With NIL regulations going into effect this week, it is time for the vacated wins of the 2010 season to be reinstated. We all watched the Buckeyes go 12-1 that season and defeated Arkansas in the Sugar Bowl. The record books tell a different story though, as Ohio State is shown as going 0-1 during the 2010, with the only game counted being a loss to Wisconsin.
I totally understand that at the time what Ohio State’s players and head coach Jim Tressel did was against NCAA rules. Terrelle Pryor, Dan Herron, DeVier Posey, and others were found to have signed autographs in exchange for tattoos, as well as selling memorabilia that was given to them by the university. Tressel was aware of these violations and failed to report them to the NCAA. Tressel eventually ended up resigning as head coach.

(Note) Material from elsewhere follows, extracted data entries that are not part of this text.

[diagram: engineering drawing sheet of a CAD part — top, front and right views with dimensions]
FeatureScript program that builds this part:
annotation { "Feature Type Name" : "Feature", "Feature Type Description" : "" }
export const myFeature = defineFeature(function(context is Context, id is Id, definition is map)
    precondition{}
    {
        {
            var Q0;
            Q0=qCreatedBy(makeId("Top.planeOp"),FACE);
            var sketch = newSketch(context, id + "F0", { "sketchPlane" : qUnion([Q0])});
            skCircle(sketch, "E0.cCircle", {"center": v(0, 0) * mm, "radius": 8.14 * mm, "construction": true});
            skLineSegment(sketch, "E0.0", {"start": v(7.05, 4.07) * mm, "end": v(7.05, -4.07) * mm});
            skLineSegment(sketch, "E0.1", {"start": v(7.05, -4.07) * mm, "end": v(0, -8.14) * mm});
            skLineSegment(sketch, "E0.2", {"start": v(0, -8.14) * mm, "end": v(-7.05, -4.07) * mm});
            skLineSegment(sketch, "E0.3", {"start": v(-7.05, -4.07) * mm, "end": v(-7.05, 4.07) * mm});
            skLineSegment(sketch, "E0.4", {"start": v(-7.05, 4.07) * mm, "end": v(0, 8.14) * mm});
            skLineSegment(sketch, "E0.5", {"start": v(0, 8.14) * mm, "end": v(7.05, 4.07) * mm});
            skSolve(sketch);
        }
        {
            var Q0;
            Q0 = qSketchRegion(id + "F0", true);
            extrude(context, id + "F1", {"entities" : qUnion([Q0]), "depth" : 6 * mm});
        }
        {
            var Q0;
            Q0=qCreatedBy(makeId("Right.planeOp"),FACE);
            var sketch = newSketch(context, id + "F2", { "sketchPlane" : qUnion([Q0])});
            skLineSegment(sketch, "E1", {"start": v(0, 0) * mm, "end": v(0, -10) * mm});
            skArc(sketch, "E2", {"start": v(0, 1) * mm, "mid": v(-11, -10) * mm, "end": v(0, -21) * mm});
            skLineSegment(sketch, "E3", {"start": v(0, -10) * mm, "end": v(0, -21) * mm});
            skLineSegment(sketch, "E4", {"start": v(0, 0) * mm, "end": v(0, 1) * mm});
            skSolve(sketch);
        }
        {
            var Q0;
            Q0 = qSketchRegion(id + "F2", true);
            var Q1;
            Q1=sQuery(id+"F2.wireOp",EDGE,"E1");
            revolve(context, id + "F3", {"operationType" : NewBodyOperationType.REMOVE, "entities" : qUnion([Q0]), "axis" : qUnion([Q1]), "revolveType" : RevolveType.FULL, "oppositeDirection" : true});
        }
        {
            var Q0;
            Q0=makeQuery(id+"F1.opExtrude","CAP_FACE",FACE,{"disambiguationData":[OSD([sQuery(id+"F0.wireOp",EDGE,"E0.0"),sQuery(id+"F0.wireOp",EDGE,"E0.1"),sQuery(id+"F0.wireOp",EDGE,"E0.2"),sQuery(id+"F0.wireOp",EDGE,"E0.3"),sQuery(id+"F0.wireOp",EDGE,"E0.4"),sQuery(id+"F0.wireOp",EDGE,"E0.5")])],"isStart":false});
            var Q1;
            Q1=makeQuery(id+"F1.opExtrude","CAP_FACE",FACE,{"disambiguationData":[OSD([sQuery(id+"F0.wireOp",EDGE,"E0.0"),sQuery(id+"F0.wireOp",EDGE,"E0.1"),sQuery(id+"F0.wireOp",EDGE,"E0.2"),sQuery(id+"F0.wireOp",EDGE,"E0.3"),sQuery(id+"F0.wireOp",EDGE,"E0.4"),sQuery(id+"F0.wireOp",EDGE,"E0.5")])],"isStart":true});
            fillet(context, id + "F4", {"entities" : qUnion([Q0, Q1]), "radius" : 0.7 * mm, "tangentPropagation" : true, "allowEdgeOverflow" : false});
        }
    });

After a little more than a decade, it has become even more evident just how much of a joke the punishments were. Now players can become a “Barstool Athlete” or shill for College Hunks Hauling Junk, but trading your ink on a picture for some ink on your body a decade ago is still apparently a no-no. Want to sell those Gold Pants that you earned on the field? Better think twice about that.
I know the biggest problem with the whole “scandal” was Jim Tressel lying to Ohio State and the NCAA about what he knew. Let’s not pretend that college coaches haven’t claimed ignorance on worse matters since then. Bobby Petrino hired his mistress and gave her $20k, and we probably only found out about it because he crashed his motorcycle when they were out riding. Petrino was fired from Arkansas but he somehow has coached at three schools since then.

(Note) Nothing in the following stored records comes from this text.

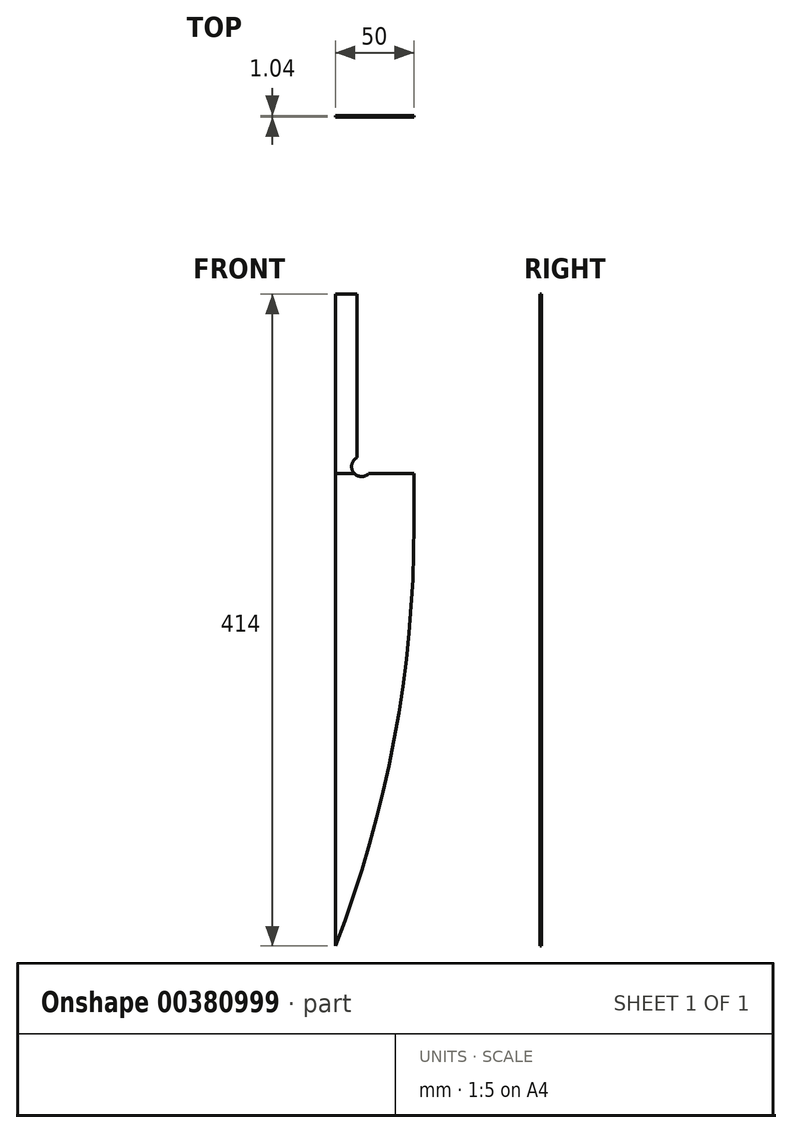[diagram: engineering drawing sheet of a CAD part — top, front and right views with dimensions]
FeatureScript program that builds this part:
annotation { "Feature Type Name" : "Feature", "Feature Type Description" : "" }
export const myFeature = defineFeature(function(context is Context, id is Id, definition is map)
    precondition{}
    {
        {
            var Q0;
            Q0=qCreatedBy(makeId("Top.planeOp"),FACE);
            var sketch = newSketch(context, id + "F0", { "sketchPlane" : qUnion([Q0])});
            skLineSegment(sketch, "E0.bottom", {"start": v(-25, 0.44) * mm, "end": v(25, 0.44) * mm});
            skLineSegment(sketch, "E0.top", {"start": v(-25, -0.44) * mm, "end": v(25, -0.44) * mm});
            skLineSegment(sketch, "E0.left", {"start": v(-25, 0.44) * mm, "end": v(-25, -0.44) * mm});
            skLineSegment(sketch, "E0.right", {"start": v(25, 0.44) * mm, "end": v(25, -0.44) * mm});
            skPoint(sketch, "E0.middle", {"position": v(0, 0) * mm});
            skSolve(sketch);
        }
        {
            var Q0;
            Q0=makeQuery(id+"F0.imprint","IMPRINT",FACE,{"disambiguationData":[TD([[makeQuery(id+"F0.imprint","IMPRINT",EDGE,{"derivedFrom":sQuery(id+"F0.wireOp",EDGE,"E0.bottom")}),-1.0]])]});
            extrude(context, id + "F1", {"entities" : qUnion([Q0]), "oppositeDirection" : true, "depth" : 300 * mm});
        }
        {
            var Q0;
            Q0=makeQuery(id+"F1.opExtrude","CAP_EDGE",EDGE,{"disambiguationData":[OSD([sQuery(id+"F0.wireOp",EDGE,"E0.right")])],"isStart":false});
            fillet(context, id + "F2", {"entities" : qUnion([Q0]), "radius" : 738.75 * mm, "tangentPropagation" : true, "allowEdgeOverflow" : false});
        }
        {
            var Q0;
            Q0=qCreatedBy(makeId("Top.planeOp"),FACE);
            var sketch = newSketch(context, id + "F3", { "sketchPlane" : qUnion([Q0])});
            skLineSegment(sketch, "E1.bottom", {"start": v(-25, 0.52) * mm, "end": v(-11.4, 0.52) * mm});
            skLineSegment(sketch, "E1.top", {"start": v(-25, -0.52) * mm, "end": v(-11.4, -0.52) * mm});
            skLineSegment(sketch, "E1.left", {"start": v(-25, 0.52) * mm, "end": v(-25, -0.52) * mm});
            skLineSegment(sketch, "E1.right", {"start": v(-11.4, 0.52) * mm, "end": v(-11.4, -0.52) * mm});
            skSolve(sketch);
        }
        {
            var Q0;
            Q0 = qSketchRegion(id + "F3", true);
            extrude(context, id + "F4", {"entities" : qUnion([Q0]), "operationType" : NewBodyOperationType.ADD, "depth" : 114 * mm});
        }
        {
            var Q0;
            Q0=qCreatedBy(makeId("Front.planeOp"),FACE);
            var sketch = newSketch(context, id + "F5", { "sketchPlane" : qUnion([Q0])});
            skCircle(sketch, "E2", {"center": v(-8.28, 4.6) * mm, "radius": 6.38 * mm});
            skSolve(sketch);
        }
        {
            var Q0;
            Q0=makeQuery(id+"F5.imprint","IMPRINT",FACE,{"disambiguationData":[TD([[makeQuery(id+"F5.imprint","IMPRINT",EDGE,{"derivedFrom":sQuery(id+"F5.wireOp",EDGE,"E2")}),1.0]])]});
            extrude(context, id + "F6", {"entities" : qUnion([Q0]), "operationType" : NewBodyOperationType.REMOVE, "endBound" : BoundingType.THROUGH_ALL, "oppositeDirection" : true, "depth" : 25 * mm});
        }
        {
            var Q0;
            Q0=makeQuery(id+"F6.boolean.opBoolean","COPY",FACE,{"derivedFrom":makeQuery(id+"F6.opExtrude","CAP_FACE",FACE,{"disambiguationData":[OSD([sQuery(id+"F5.wireOp",EDGE,"E2")])],"isStart":true})});
            extrude(context, id + "F7", {"entities" : qUnion([Q0]), "operationType" : NewBodyOperationType.REMOVE, "endBound" : BoundingType.THROUGH_ALL, "oppositeDirection" : true, "depth" : 25 * mm});
        }
    });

Now if Joe Paterno can get 111 wins restored, there’s no reason why Ohio State can’t have 12 wins from 2010 given back to them. Paterno knowingly employed Jerry Sandusky, who sexual abused children, and did nothing to stop Sandusky even when presented with concerns from many others over the years. Instead, I guess because Paterno was a senile old man, he gets the benefit of the doubt.

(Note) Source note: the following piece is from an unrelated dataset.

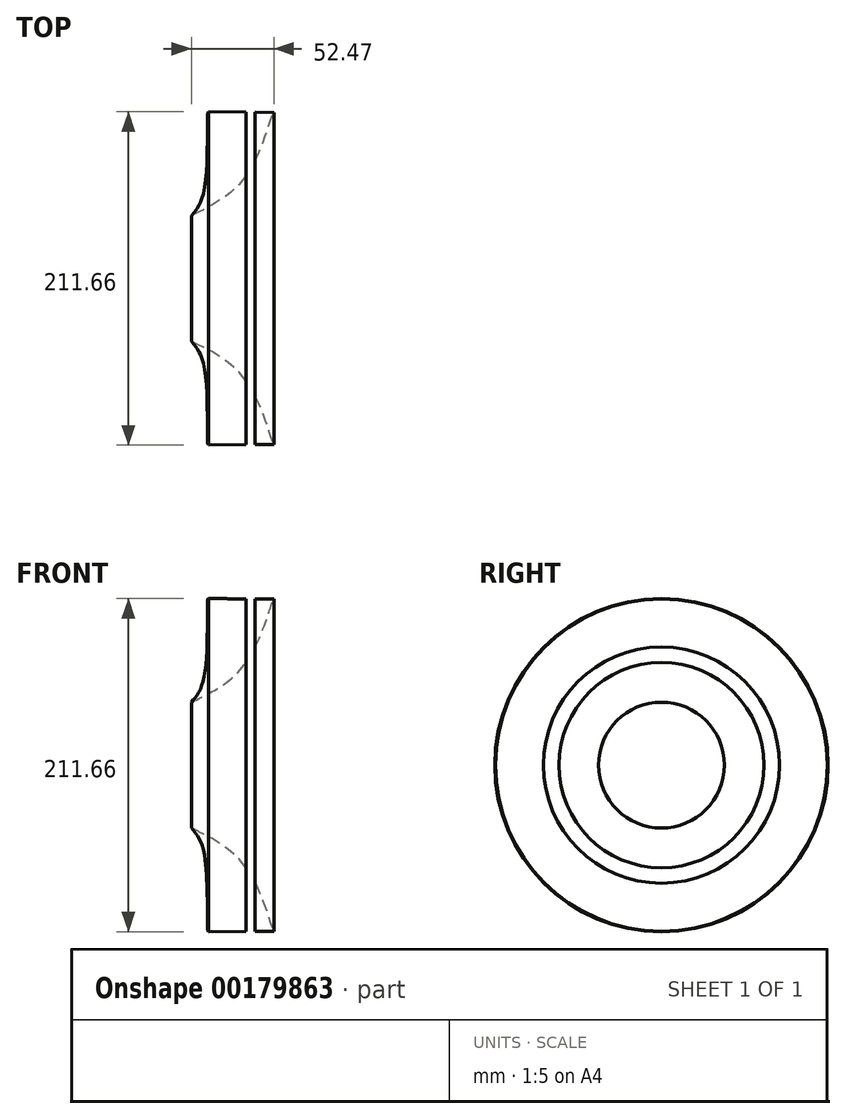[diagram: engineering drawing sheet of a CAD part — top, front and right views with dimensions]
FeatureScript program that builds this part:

Aside from the Michigan game and the Sugar Bowl, it’s not even really about the wins being restored. What I just don’t want to see is Tressel, Pryor, and others vilified for their actions. While it was all technically illegal in the eyes of the NCAA then, now it’s fine for players to profit off their name, image, and likeness. Really the Buckeyes were just ahead of the curve.
What has been the toughest thing that came out of “Tatgate” has been that Terrelle Pryor really hasn’t gotten the recognition that he deserves from the university. All Pryor did in his three years in Columbus was lead the Buckeyes to three BCS bowls, winning two of them. Prior to Justin Fields, there could be an argument for Pryor being the best quarterback in school history. It’d be interesting to see how things would have played out if Pryor hadn’t been suspended heading into the 2011 season and decided to enter the NFL’s Supplemental Draft instead.
One of the biggest “What ifs?” in college football could be what would have happened had there been NIL regulations in place a decade ago. Ohio State lost six games in 2011 by seven points or less. The Buckeyes were a shell of what they could have been, as they started Joe Bauserman to open the season before eventually handing the starting quarterback job over to Braxton Miller. Had Pryor and Tressel been back in 2011, there’s a real possibility that the Buckeyes would have challenged for a national title. Ohio State might also hold a 16-game winning streak over Michigan right now.
It’s not that the Buckeyes were severely setback by the “scandal”, since they went on to hire Urban Meyer and win a national title. In fact, “Tatgate” might be one of the best things to happen to Ohio State as strange as it sounds, since who knows how long Tressel stays at Ohio State, how recruiting shakes out, and who takes over after “The Sweatervest” decides to retire. It just shouldn’t be a mark on the legacy of Tressel, Pryor, and all those that were involved anymore.